(Beginning of Data section)

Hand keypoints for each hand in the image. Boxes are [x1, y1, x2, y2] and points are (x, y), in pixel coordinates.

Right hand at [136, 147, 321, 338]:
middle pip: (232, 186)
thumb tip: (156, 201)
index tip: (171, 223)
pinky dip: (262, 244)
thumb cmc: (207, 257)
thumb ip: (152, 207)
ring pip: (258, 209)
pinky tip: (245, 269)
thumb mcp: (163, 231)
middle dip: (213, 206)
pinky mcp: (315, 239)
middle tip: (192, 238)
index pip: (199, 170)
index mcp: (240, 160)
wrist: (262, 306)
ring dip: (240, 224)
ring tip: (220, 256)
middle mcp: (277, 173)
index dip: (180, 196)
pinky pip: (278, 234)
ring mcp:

(End of Data section)

● What is required: The number of lines in the data that hold "pinky" must be the entire answer.

● Solution for this task: 4